---- Provided records

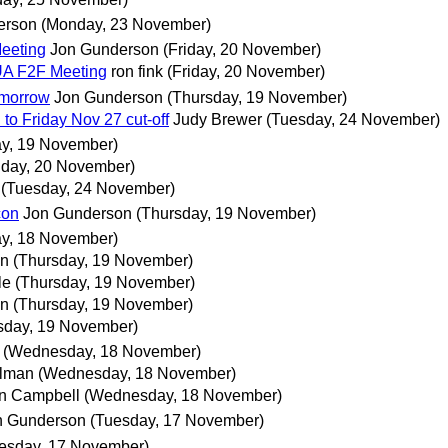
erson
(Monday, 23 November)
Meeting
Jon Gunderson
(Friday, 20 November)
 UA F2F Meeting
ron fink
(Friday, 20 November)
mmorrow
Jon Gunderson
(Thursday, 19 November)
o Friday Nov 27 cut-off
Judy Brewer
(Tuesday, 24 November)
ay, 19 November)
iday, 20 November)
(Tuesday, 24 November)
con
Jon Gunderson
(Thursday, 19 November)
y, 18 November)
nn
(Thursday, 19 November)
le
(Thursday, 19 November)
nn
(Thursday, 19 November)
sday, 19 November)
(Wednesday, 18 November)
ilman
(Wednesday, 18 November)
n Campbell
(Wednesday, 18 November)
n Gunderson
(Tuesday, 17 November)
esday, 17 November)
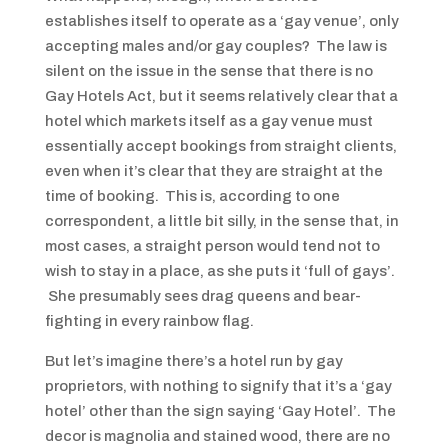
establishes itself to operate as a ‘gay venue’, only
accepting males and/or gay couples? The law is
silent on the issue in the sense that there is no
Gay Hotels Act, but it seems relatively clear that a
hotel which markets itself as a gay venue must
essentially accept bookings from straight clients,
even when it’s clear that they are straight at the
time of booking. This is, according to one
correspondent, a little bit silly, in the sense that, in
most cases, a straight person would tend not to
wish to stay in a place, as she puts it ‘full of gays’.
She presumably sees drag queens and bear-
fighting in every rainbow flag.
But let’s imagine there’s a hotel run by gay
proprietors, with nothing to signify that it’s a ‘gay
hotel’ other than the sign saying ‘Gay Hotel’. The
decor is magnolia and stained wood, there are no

--------

## Your assignment
Copy every line of text in the data above word for word, leaving out the pictures.

## Solution to the exercise
erson
(Monday, 23 November)
Meeting
Jon Gunderson
(Friday, 20 November)
 UA F2F Meeting
ron fink
(Friday, 20 November)
mmorrow
Jon Gunderson
(Thursday, 19 November)
o Friday Nov 27 cut-off
Judy Brewer
(Tuesday, 24 November)
ay, 19 November)
iday, 20 November)
(Tuesday, 24 November)
con
Jon Gunderson
(Thursday, 19 November)
y, 18 November)
nn
(Thursday, 19 November)
le
(Thursday, 19 November)
nn
(Thursday, 19 November)
sday, 19 November)
(Wednesday, 18 November)
ilman
(Wednesday, 18 November)
n Campbell
(Wednesday, 18 November)
n Gunderson
(Tuesday, 17 November)
esday, 17 November)
establishes itself to operate as a ‘gay venue’, only
accepting males and/or gay couples? The law is
silent on the issue in the sense that there is no
Gay Hotels Act, but it seems relatively clear that a
hotel which markets itself as a gay venue must
essentially accept bookings from straight clients,
even when it’s clear that they are straight at the
time of booking. This is, according to one
correspondent, a little bit silly, in the sense that, in
most cases, a straight person would tend not to
wish to stay in a place, as she puts it ‘full of gays’.
She presumably sees drag queens and bear-
fighting in every rainbow flag.
But let’s imagine there’s a hotel run by gay
proprietors, with nothing to signify that it’s a ‘gay
hotel’ other than the sign saying ‘Gay Hotel’. The
decor is magnolia and stained wood, there are no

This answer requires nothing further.